On June 13, 2020, Governor Andrew Cuomo issued Executive Order 202.41. On June 15, 2020, the Governor also issued Executive Order 202.42. Both Executive Orders invoke new powers from a law passed to combat the COVID-19 pandemic to temporarily suspend or modify laws necessary to assist or aid in coping with a declared State disaster emergency. On March 3, 2020, the Governor signed into law legislation that expanded his authority to temporarily suspend, modify, or issue directives in response to a declared State disaster emergency.
The Governor continued a series of directives set to expire from Executive Order 202.31. This included directives related to regional applications of the Phase One process of the reopening plan as well as metrics related to qualify as a Phase One industry.
The Governor modified a directive from Executive order 202.7 to allow for the reopening of salons, tattoo parlors, piercing parlors, and related personal care services consistent with Department of Health guidance promulgated for a Phase Three reopening.
The Governor extended provisions of Executive Order 202.35. The Governor also modified Executive Order 202.35 effective June 12, 2020, to no longer apply reductions and restrictions on the in-person workforce at non-essential businesses in Phase Three industries in eligible regions and for such industries to include restaurants, food services, and personal care. Businesses in Phase Three industries must still operate subject to guidance promulgated by the Department of Health.
As of June 12, 2020, the following regions meet the public health and safety metrics for a Phase Three reopening; Finger Lakes, Central New York, Mohawk Valley, Southern Tier, and the North Country. Additional regions which later meet the criteria will be deemed incorporated into Executive Order 202.41.
Under Executive Order 202.42, the Governor amended Executive Order 202.38 to allow for non-essential gatherings of 25 or fewer individuals provided the location of the gathering is in a region that has met the Phase Three requirements for reopening and that appropriate protocols promulgated by the Department of Health are adhered to.

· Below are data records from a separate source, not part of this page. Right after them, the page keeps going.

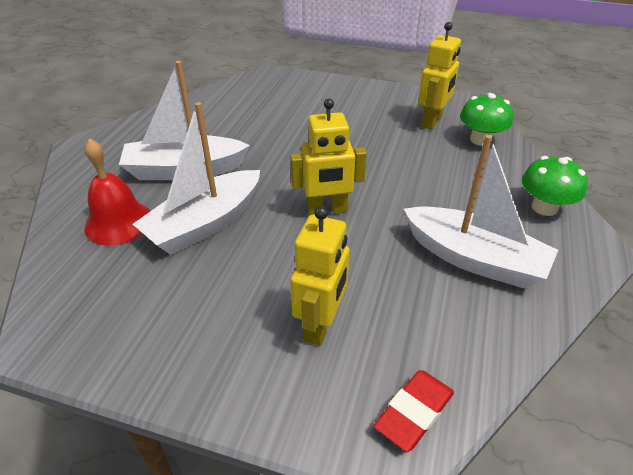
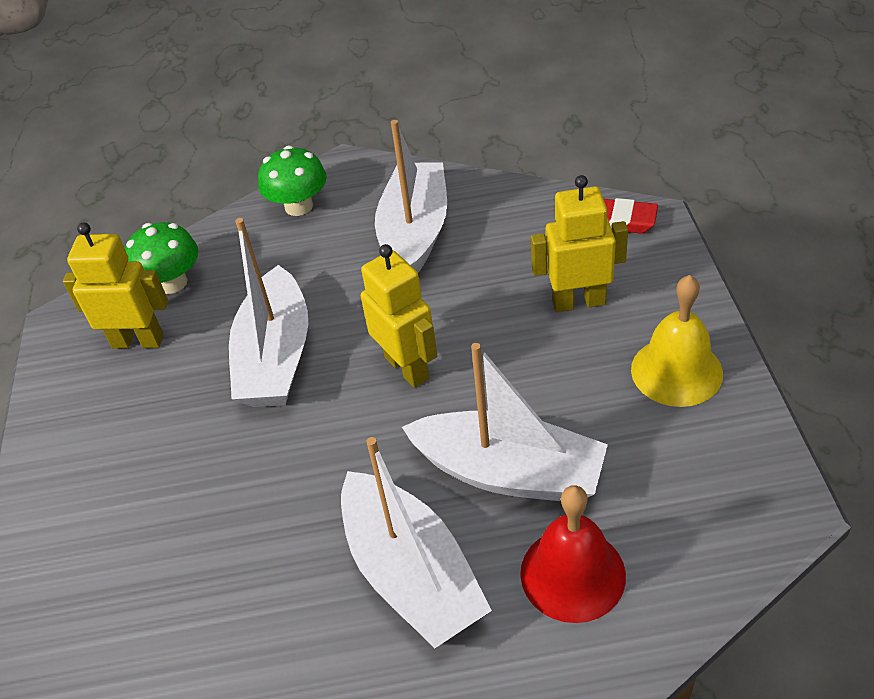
camera: 110 degrees left, 5 degrees up
(197, 349) = (676, 371): none -> yellow bell
(380, 163) = (276, 357): none -> white boat

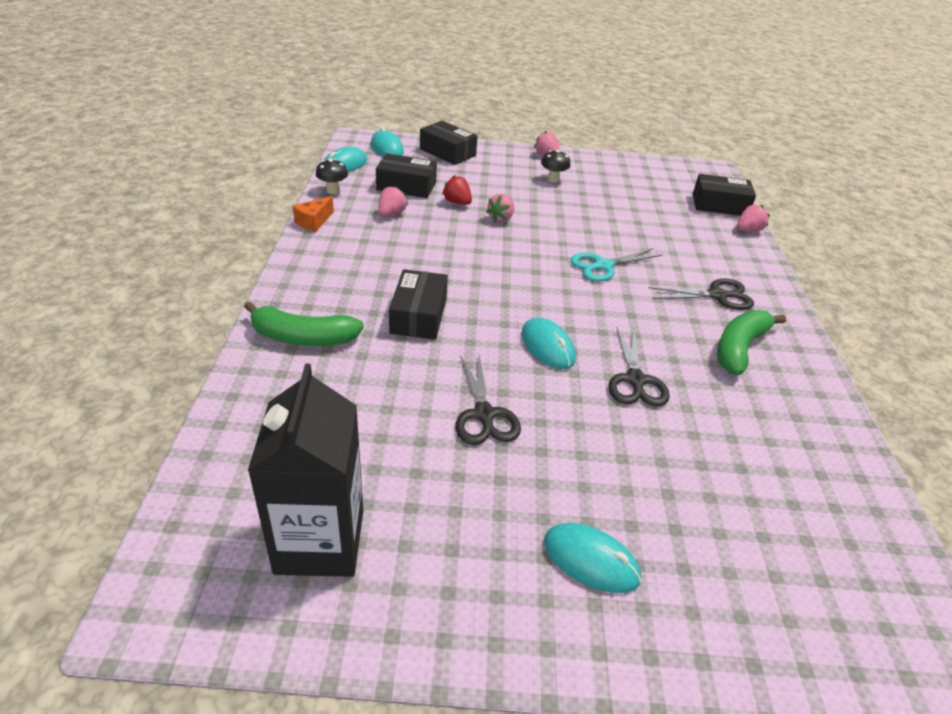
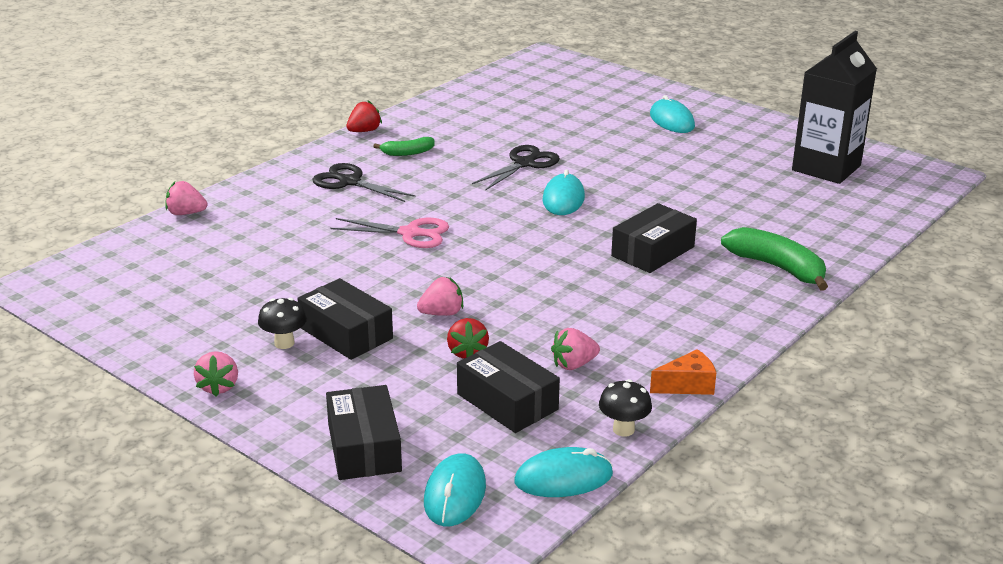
camera: 140 degrees left, 10 degrees down
(484, 414) = (666, 182): black scissors -> none
(603, 266) = (410, 233): turquoise scissors -> pink scissors
(719, 205) = (149, 244): black box -> black box (346, 333)
(739, 348) = (407, 153): green banana -> green banana, size x0.57
(817, 361) = (364, 131): none -> red strawberry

Under the newly enacted law, the Governor has the power to suspend, modify, or issue directives during a declared emergency for 30-days which may be extended for an unlimited number of 30-day periods with consent of the legislature after each subsequent period. Unless the Governor elects to extend the suspension or directives, Executive Order 202.41 will expire on July 13, 2020. Executive Order 202.42 will expire on July 15, 2020.